Technology headlines the last few days have emphasized a developing story in which a US judge has ordered Microsoft to comply with a search warrant. The warrant, issued in connection with a drug-trafficking investigation, requires Microsoft to identify and produce electronic mail records hosted on a server in Ireland. Microsoft has appealed the order, and many of the most competitive tech companies are joining forces to make the same arguments in the appeal. Apple, Cisco, AT&T, and Verizon have all filed papers arguing the better course of action is for the US government to ask Ireland, pursuant to an existing treaty, to seek and produce the evidence. Press reports indicate Microsoft (and, arguably, the other companies) base their position on an intent to better protect customers based in Europe who have the benefit of European data protection and privacy laws.
There are two important issues being raised by this case that deserve emphasis. First, the EU data protection structure is not intended to limit or exclude government investigations; to the contrary, the legal framework expressly indicates that privacy is not to be a shield to legitimate investigations. So, regardless of whether pursued directly by the current US search warrant or via the treaty, it seems the argument this is about protecting privacy falls away in fairly short order.

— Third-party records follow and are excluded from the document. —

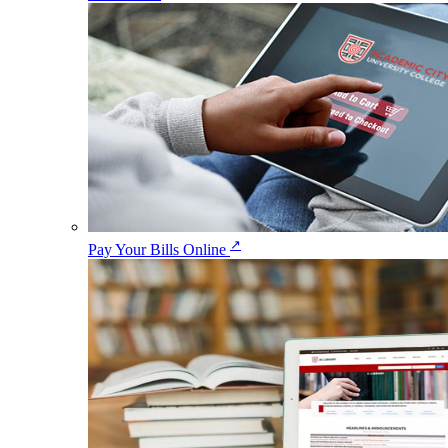
↗
Pay Your Bills Online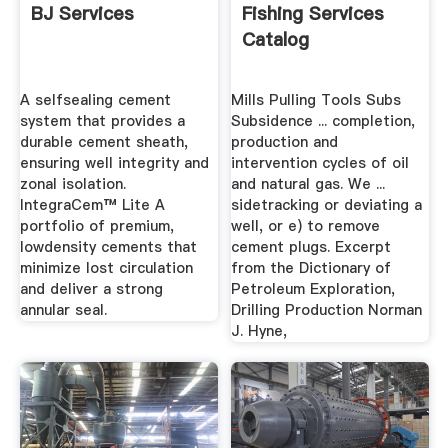
BJ Services
Fishing Services
Catalog
A selfsealing cement
Mills Pulling Tools Subs
system that provides a
Subsidence ... completion,
durable cement sheath,
production and
ensuring well integrity and
intervention cycles of oil
zonal isolation.
and natural gas. We ...
IntegraCem™ Lite A
sidetracking or deviating a
portfolio of premium,
well, or e) to remove
lowdensity cements that
cement plugs. Excerpt
minimize lost circulation
from the Dictionary of
and deliver a strong
Petroleum Exploration,
annular seal.
Drilling Production Norman
J. Hyne,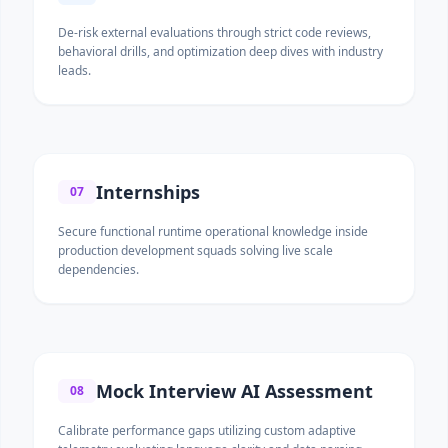
De-risk external evaluations through strict code reviews,
behavioral drills, and optimization deep dives with industry
leads.
Internships
07
Secure functional runtime operational knowledge inside
production development squads solving live scale
dependencies.
Mock Interview AI Assessment
08
Calibrate performance gaps utilizing custom adaptive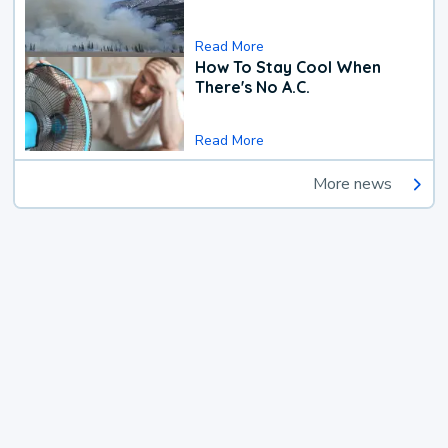
Read More
How To Stay Cool When
There's No A.C.
Read More
More news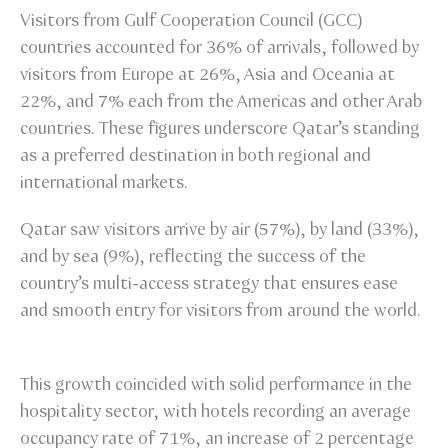
Visitors from Gulf Cooperation Council (GCC)
countries accounted for 36% of arrivals, followed by
visitors from Europe at 26%, Asia and Oceania at
22%, and 7% each from the Americas and other Arab
countries. These figures underscore Qatar’s standing
as a preferred destination in both regional and
international markets.
Qatar saw visitors arrive by air (57%), by land (33%),
and by sea (9%), reflecting the success of the
country’s multi-access strategy that ensures ease
and smooth entry for visitors from around the world.
This growth coincided with solid performance in the
hospitality sector, with hotels recording an average
occupancy rate of 71%, an increase of 2 percentage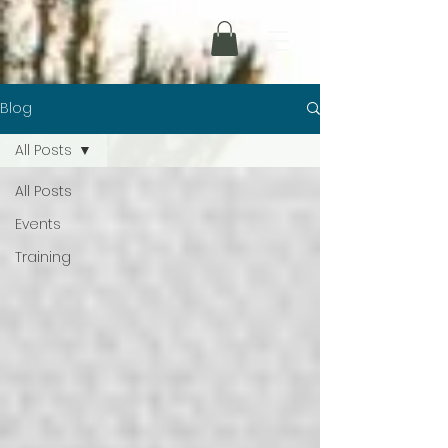
Blog
All Posts
All Posts
Events
Training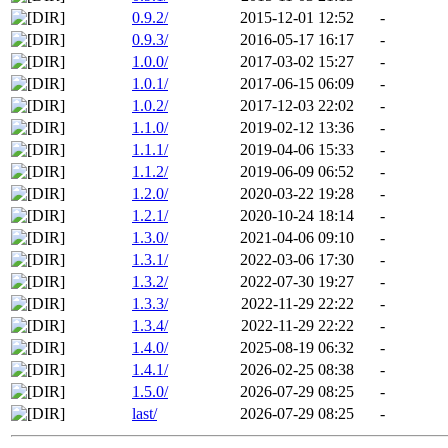
0.9.2/
2015-12-01 12:52
-
0.9.3/
2016-05-17 16:17
-
1.0.0/
2017-03-02 15:27
-
1.0.1/
2017-06-15 06:09
-
1.0.2/
2017-12-03 22:02
-
1.1.0/
2019-02-12 13:36
-
1.1.1/
2019-04-06 15:33
-
1.1.2/
2019-06-09 06:52
-
1.2.0/
2020-03-22 19:28
-
1.2.1/
2020-10-24 18:14
-
1.3.0/
2021-04-06 09:10
-
1.3.1/
2022-03-06 17:30
-
1.3.2/
2022-07-30 19:27
-
1.3.3/
2022-11-29 22:22
-
1.3.4/
2022-11-29 22:22
-
1.4.0/
2025-08-19 06:32
-
1.4.1/
2026-02-25 08:38
-
1.5.0/
2026-07-29 08:25
-
last/
2026-07-29 08:25
-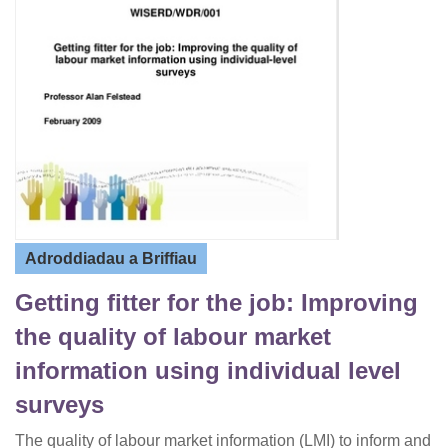
Adroddiadau a Briffiau
Getting fitter for the job: Improving
the quality of labour market
information using individual level
surveys
The quality of labour market information (LMI) to inform and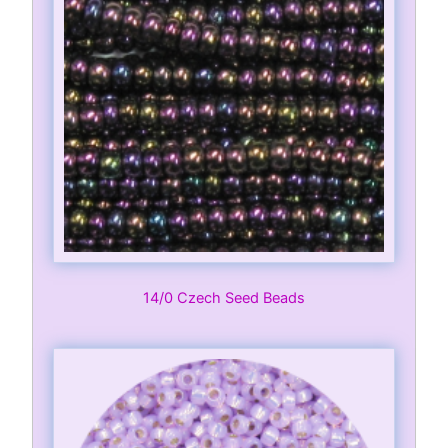
14/0 Czech Seed Beads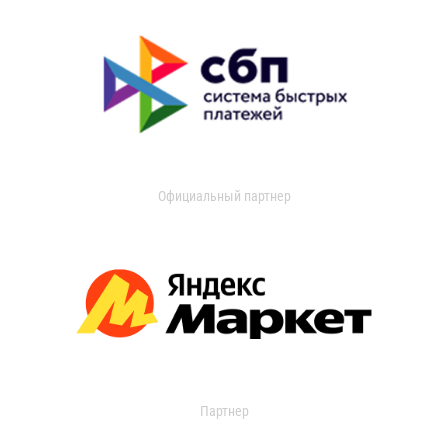
Официальный партнер
Партнер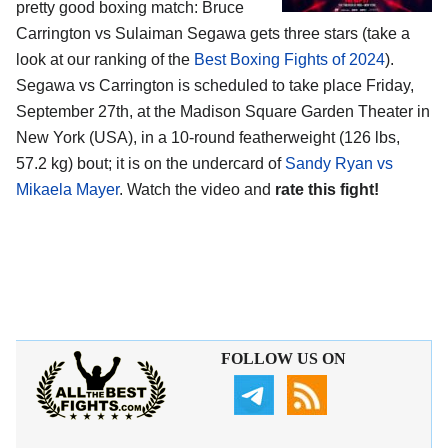
pretty good boxing match: Bruce
Carrington vs Sulaiman Segawa gets three stars (take a
look at our ranking of the
Best Boxing Fights of 2024
).
Segawa vs Carrington is scheduled to take place Friday,
September 27th, at the
Madison Square Garden Theater in
New York (USA)
, in a 10-round featherweight (126 lbs,
57.2 kg) bout; it is on the undercard of
Sandy Ryan vs
Mikaela Mayer
. Watch the video and
rate this fight!
FOLLOW US ON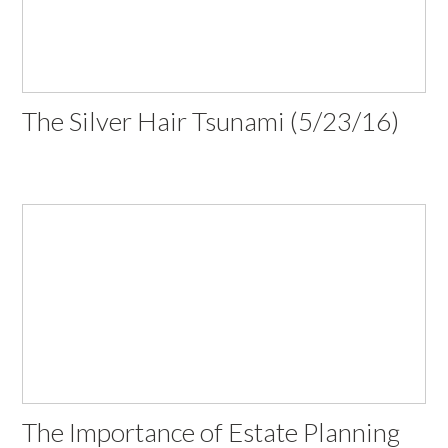
The Silver Hair Tsunami (5/23/16)
The Importance of Estate Planning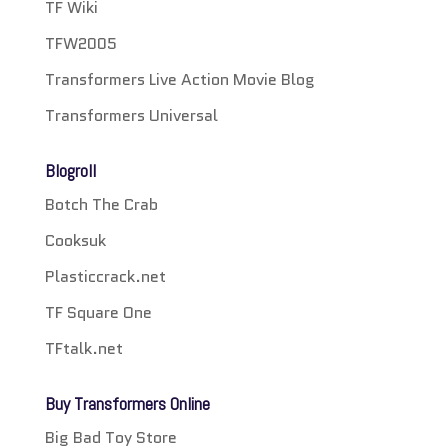
TF Wiki
TFW2005
Transformers Live Action Movie Blog
Transformers Universal
Blogroll
Botch The Crab
Cooksuk
Plasticcrack.net
TF Square One
TFtalk.net
Buy Transformers Online
Big Bad Toy Store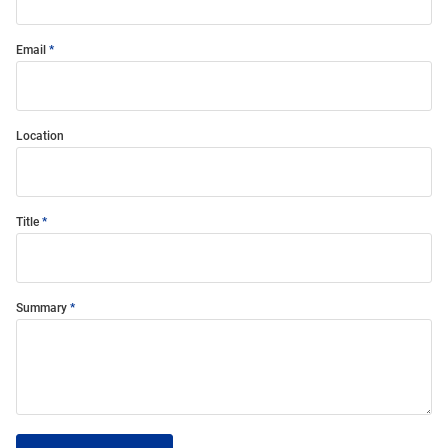
Email
Location
Title
Summary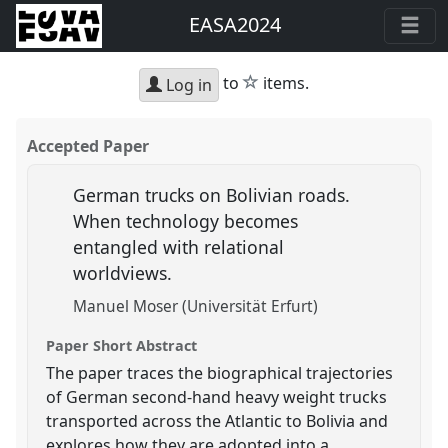
EASA2024
star
to
items.
Log in
Accepted Paper
German trucks on Bolivian roads.
When technology becomes
entangled with relational
worldviews.
Manuel Moser (Universität Erfurt)
Paper Short Abstract
The paper traces the biographical trajectories
of German second-hand heavy weight trucks
transported across the Atlantic to Bolivia and
explores how they are adopted into a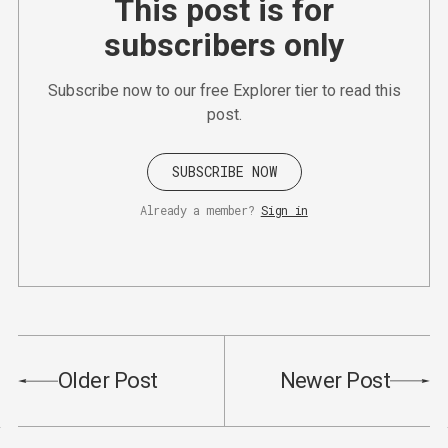
This post is for
subscribers only
Subscribe now to our free Explorer tier to read this
post.
SUBSCRIBE NOW
Already a member?
Sign in
Older Post
Newer Post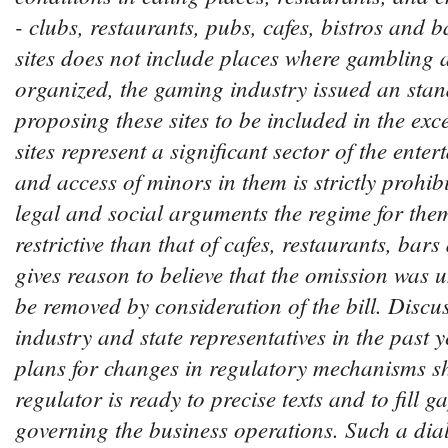
- clubs, restaurants, pubs, cafes, bistros and ba
sites does not include places where gambling ac
organized, the gaming industry issued an stand
proposing these sites to be included in the exce
sites represent a significant sector of the ente
and access of minors in them is strictly prohibi
legal and social arguments the regime for the
restrictive than that of cafes, restaurants, bars
gives reason to believe that the omission was u
be removed by consideration of the bill. Discu
industry and state representatives in the past 
plans for changes in regulatory mechanisms s
regulator is ready to precise texts and to fill g
governing the business operations. Such a dial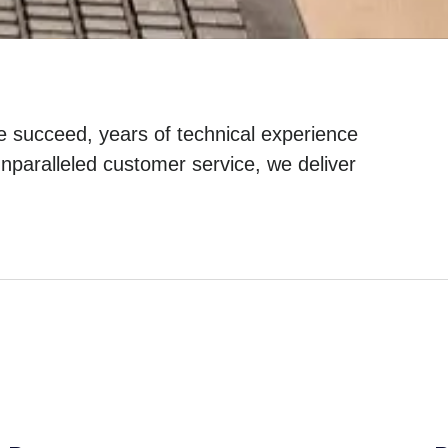
e succeed, years of technical experience
nparalleled customer service, we deliver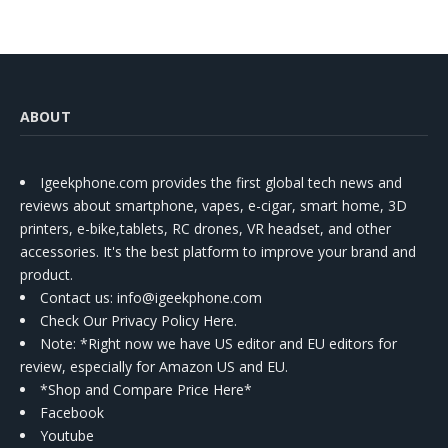
ABOUT
Igeekphone.com provides the first global tech news and
reviews about smartphone, vapes, e-cigar, smart home, 3D
printers, e-bike,tablets, RC drones, VR headset, and other
accessories. It's the best platform to improve your brand and
product.
Contact us
: info@igeekphone.com
Check Our Privacy Policy Here.
Note: *Right now we have US editor and EU editors for
review, especially for Amazon US and EU.
*Shop and Compare Price Here*
Facebook
Youtube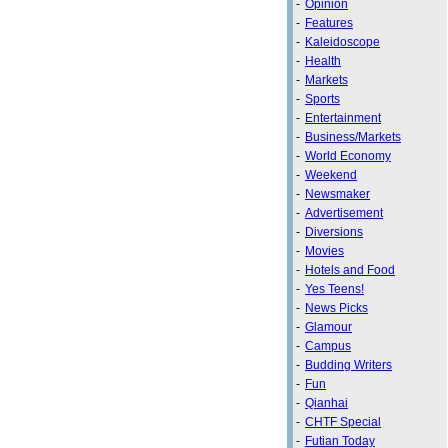
-
Opinion
-
Features
-
Kaleidoscope
-
Health
-
Markets
-
Sports
-
Entertainment
-
Business/Markets
-
World Economy
-
Weekend
-
Newsmaker
-
Advertisement
-
Diversions
-
Movies
-
Hotels and Food
-
Yes Teens!
-
News Picks
-
Glamour
-
Campus
-
Budding Writers
-
Fun
-
Qianhai
-
CHTF Special
-
Futian Today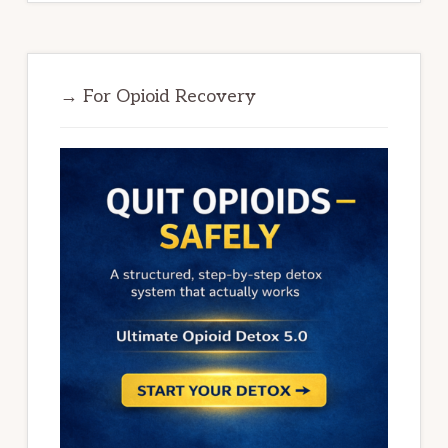
→ For Opioid Recovery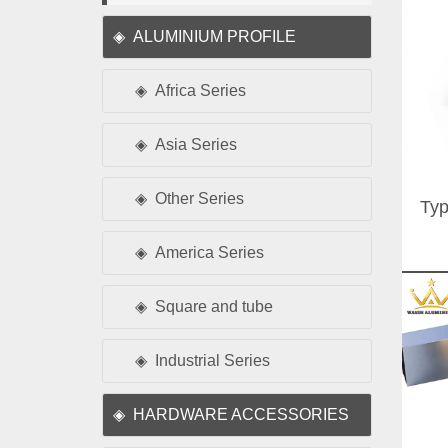
ALUMINIUM PROFILE
Africa Series
Asia Series
Other Series
Typ
America Series
Square and tube
Industrial Series
HARDWARE ACCESSORIES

Second, Microsoft’s position would suggest, if extended to its full length, that any US-based company that stores data could affirmatively elect to store that data outside the physical boundaries of the United States and, in so doing, completely obfuscate or disable any legitimate government investigation that seeks digital evidence that is within the company’s systems (or, as is more likely, stored on the non-US geo-located servers of a cloud-based service provider).
That outcome is clearly at odds with an essential principle of citizenship, at least in this country—i.e., to bear witness to events that are subject to legal review, and to cooperate with the production of evidence that will be useful to evaluating compliance and, if needed, prosecuting non-compliance. Nation-states have long established rules and procedures for extraditing potential criminals to stand trial; the Microsoft view seems to be that digital information, by virtue of the mere coincidence of its storage location (but still within the control of a US-based company), becomes eligible for a similar status, insulated from being involved in a “domestic” legal proceeding unless very formal, and often unsuccessful, protocols are satisfied.
Digital trust requires transparency and accountability. Somehow we need to author our citizenship rules to connect the global ubiquity of cyberspace to the essential function of government to collect evidence and evaluate the adequacy of conduct governed by the law. Without that, the nation states will have no choice but to establish digital borders that retain information within the reach of their enforcement authority or, in the most Draconian of alternatives, assume a more aggressive role in retaining such information en masse. Neither of these options is realistic—but barriers to the availability of digital information as evidence of the truth surely cannot be in our collective best interests.